— start DATA SECTION —

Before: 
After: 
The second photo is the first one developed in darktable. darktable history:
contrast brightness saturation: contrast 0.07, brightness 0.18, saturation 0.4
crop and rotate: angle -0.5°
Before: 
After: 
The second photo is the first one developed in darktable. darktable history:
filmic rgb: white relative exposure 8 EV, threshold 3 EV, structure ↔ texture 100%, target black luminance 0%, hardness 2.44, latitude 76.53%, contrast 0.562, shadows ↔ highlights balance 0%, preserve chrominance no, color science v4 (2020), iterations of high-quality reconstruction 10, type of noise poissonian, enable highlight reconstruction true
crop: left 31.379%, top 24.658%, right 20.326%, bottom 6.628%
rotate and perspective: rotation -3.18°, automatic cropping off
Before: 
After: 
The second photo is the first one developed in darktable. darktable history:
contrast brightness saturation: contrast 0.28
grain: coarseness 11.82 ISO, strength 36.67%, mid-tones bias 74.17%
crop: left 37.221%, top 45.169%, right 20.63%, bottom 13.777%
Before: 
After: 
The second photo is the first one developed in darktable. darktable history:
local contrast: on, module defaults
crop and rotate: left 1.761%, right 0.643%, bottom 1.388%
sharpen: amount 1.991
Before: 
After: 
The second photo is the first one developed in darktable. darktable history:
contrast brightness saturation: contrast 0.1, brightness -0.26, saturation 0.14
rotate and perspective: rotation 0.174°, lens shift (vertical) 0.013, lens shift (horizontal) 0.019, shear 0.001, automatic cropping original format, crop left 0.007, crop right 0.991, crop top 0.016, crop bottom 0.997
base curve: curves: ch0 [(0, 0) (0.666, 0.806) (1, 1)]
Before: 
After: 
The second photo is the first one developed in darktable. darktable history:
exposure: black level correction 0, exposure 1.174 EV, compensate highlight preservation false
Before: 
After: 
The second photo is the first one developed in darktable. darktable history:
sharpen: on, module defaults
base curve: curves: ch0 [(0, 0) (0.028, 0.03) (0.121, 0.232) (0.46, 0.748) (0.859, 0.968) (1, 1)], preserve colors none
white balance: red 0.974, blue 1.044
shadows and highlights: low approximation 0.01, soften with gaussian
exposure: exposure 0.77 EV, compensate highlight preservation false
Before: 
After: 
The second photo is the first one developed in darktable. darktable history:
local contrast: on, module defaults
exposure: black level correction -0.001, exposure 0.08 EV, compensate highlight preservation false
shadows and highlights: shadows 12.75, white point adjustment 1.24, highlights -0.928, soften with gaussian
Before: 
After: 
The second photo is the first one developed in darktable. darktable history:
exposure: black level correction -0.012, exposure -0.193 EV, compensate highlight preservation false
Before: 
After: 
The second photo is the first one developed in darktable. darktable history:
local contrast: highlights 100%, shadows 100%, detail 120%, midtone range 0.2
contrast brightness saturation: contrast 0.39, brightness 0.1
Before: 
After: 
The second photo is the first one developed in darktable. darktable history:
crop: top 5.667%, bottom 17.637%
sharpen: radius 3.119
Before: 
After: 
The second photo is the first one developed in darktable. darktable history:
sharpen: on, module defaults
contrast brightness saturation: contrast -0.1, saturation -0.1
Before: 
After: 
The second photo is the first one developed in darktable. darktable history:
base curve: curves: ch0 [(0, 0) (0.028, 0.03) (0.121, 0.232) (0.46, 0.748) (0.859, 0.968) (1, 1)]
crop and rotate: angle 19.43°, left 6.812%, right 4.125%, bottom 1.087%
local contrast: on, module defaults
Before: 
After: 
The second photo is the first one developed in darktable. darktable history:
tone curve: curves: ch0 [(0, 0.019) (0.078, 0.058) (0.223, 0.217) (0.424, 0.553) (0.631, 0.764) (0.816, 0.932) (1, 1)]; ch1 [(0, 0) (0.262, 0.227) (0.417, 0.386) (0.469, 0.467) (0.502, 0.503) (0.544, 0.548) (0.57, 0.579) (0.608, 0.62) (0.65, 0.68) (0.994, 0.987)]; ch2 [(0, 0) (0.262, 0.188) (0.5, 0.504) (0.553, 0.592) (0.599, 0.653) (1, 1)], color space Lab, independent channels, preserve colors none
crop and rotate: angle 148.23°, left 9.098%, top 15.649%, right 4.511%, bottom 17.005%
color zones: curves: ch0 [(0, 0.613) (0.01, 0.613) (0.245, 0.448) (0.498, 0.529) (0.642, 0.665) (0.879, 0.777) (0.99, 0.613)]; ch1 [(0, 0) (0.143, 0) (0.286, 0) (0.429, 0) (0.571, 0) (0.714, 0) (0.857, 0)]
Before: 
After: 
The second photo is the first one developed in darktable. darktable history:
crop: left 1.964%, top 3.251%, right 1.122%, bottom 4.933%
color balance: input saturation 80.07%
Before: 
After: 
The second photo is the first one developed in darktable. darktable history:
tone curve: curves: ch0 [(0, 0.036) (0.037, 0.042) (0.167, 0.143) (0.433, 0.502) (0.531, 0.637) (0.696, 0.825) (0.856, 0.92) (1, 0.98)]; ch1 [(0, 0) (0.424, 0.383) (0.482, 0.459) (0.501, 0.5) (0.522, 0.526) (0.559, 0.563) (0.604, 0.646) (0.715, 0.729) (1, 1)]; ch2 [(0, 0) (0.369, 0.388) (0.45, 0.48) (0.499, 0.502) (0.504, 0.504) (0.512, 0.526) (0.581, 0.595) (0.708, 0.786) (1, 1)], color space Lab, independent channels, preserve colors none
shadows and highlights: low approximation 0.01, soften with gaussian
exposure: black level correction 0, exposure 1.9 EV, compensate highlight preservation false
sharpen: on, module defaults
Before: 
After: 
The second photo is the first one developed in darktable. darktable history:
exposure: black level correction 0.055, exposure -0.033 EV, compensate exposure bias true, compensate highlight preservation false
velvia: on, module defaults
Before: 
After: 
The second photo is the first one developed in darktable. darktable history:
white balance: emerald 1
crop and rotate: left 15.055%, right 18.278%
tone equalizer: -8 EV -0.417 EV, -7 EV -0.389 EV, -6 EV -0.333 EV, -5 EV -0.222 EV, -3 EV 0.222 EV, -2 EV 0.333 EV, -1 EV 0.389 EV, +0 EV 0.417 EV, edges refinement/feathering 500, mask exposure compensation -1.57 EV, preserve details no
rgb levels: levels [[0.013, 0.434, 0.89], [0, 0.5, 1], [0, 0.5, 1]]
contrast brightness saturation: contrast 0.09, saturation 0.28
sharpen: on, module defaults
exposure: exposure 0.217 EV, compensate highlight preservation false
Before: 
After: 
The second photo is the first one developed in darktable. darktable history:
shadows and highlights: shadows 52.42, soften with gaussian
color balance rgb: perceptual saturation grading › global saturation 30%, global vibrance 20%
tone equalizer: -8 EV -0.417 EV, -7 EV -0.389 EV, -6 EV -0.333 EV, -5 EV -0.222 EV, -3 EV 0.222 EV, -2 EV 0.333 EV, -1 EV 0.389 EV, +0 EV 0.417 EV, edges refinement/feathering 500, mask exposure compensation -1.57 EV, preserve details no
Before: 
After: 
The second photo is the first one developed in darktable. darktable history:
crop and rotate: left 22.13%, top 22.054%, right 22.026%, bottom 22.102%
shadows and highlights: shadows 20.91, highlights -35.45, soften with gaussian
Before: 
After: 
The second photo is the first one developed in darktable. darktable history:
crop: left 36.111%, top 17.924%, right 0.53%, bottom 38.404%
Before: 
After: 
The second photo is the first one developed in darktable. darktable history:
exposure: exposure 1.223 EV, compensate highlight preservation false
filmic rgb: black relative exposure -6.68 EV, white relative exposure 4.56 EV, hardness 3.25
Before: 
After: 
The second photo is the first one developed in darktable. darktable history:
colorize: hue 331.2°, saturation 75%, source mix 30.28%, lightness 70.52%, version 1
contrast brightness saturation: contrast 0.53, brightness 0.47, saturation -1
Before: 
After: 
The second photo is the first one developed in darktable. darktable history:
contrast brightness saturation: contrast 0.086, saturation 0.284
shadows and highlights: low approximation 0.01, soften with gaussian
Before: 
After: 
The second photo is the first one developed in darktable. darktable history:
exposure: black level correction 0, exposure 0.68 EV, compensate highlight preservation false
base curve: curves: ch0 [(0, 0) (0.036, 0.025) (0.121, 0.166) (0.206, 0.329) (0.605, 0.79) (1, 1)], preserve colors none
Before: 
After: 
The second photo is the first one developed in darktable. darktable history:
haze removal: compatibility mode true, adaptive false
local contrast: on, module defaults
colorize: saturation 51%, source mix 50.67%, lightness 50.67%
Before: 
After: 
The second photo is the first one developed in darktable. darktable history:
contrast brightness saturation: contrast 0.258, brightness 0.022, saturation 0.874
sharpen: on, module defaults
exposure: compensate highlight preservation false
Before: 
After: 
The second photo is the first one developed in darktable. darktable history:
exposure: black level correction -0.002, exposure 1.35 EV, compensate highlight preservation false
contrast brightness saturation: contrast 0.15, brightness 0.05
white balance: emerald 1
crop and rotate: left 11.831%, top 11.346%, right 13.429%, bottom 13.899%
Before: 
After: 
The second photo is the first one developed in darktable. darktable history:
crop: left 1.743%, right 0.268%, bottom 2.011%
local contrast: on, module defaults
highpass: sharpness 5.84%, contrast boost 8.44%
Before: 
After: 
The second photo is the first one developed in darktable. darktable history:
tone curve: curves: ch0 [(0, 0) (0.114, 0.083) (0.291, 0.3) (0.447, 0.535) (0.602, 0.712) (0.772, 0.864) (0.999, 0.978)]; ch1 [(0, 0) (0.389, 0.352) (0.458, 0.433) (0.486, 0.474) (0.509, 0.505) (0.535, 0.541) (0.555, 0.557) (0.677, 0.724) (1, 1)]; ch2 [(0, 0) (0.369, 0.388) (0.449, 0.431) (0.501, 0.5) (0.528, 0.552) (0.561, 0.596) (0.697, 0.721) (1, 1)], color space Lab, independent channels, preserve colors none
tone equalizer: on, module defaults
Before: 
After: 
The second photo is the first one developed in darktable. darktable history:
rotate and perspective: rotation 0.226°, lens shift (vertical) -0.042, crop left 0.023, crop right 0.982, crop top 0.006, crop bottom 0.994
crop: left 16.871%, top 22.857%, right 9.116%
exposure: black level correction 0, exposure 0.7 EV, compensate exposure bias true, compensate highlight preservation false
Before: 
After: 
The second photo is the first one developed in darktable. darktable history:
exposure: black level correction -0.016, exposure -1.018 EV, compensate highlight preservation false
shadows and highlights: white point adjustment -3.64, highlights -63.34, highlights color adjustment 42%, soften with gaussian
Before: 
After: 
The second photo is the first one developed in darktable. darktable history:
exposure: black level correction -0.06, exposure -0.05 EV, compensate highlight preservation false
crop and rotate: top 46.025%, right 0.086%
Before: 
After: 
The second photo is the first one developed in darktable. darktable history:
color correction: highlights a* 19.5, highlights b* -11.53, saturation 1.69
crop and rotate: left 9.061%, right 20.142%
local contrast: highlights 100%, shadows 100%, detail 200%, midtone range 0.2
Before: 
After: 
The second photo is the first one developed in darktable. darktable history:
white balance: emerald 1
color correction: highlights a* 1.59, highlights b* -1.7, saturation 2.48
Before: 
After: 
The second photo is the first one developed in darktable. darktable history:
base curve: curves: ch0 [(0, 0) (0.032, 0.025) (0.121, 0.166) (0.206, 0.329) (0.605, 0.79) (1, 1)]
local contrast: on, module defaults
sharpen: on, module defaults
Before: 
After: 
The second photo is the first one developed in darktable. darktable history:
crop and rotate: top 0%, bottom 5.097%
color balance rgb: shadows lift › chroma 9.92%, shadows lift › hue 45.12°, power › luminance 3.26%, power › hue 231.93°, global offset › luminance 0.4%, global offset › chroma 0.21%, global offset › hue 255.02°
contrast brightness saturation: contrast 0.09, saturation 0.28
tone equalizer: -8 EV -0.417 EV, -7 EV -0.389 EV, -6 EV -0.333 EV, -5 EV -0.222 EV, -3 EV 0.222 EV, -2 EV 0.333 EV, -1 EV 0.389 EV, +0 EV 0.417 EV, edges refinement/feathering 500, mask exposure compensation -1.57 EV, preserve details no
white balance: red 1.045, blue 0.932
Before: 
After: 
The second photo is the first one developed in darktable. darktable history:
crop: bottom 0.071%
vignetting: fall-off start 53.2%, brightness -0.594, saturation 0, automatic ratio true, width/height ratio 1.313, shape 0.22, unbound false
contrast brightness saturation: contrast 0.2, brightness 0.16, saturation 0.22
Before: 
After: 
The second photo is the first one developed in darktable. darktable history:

— end DATA SECTION —

*THE TASK*:
Reproduce the records word for word, from their first line up to and including the line containing "sharpen: amount 1.991".

*SOLUTION TO THIS TASK*:
Before: 
After: 
The second photo is the first one developed in darktable. darktable history:
contrast brightness saturation: contrast 0.07, brightness 0.18, saturation 0.4
crop and rotate: angle -0.5°
Before: 
After: 
The second photo is the first one developed in darktable. darktable history:
filmic rgb: white relative exposure 8 EV, threshold 3 EV, structure ↔ texture 100%, target black luminance 0%, hardness 2.44, latitude 76.53%, contrast 0.562, shadows ↔ highlights balance 0%, preserve chrominance no, color science v4 (2020), iterations of high-quality reconstruction 10, type of noise poissonian, enable highlight reconstruction true
crop: left 31.379%, top 24.658%, right 20.326%, bottom 6.628%
rotate and perspective: rotation -3.18°, automatic cropping off
Before: 
After: 
The second photo is the first one developed in darktable. darktable history:
contrast brightness saturation: contrast 0.28
grain: coarseness 11.82 ISO, strength 36.67%, mid-tones bias 74.17%
crop: left 37.221%, top 45.169%, right 20.63%, bottom 13.777%
Before: 
After: 
The second photo is the first one developed in darktable. darktable history:
local contrast: on, module defaults
crop and rotate: left 1.761%, right 0.643%, bottom 1.388%
sharpen: amount 1.991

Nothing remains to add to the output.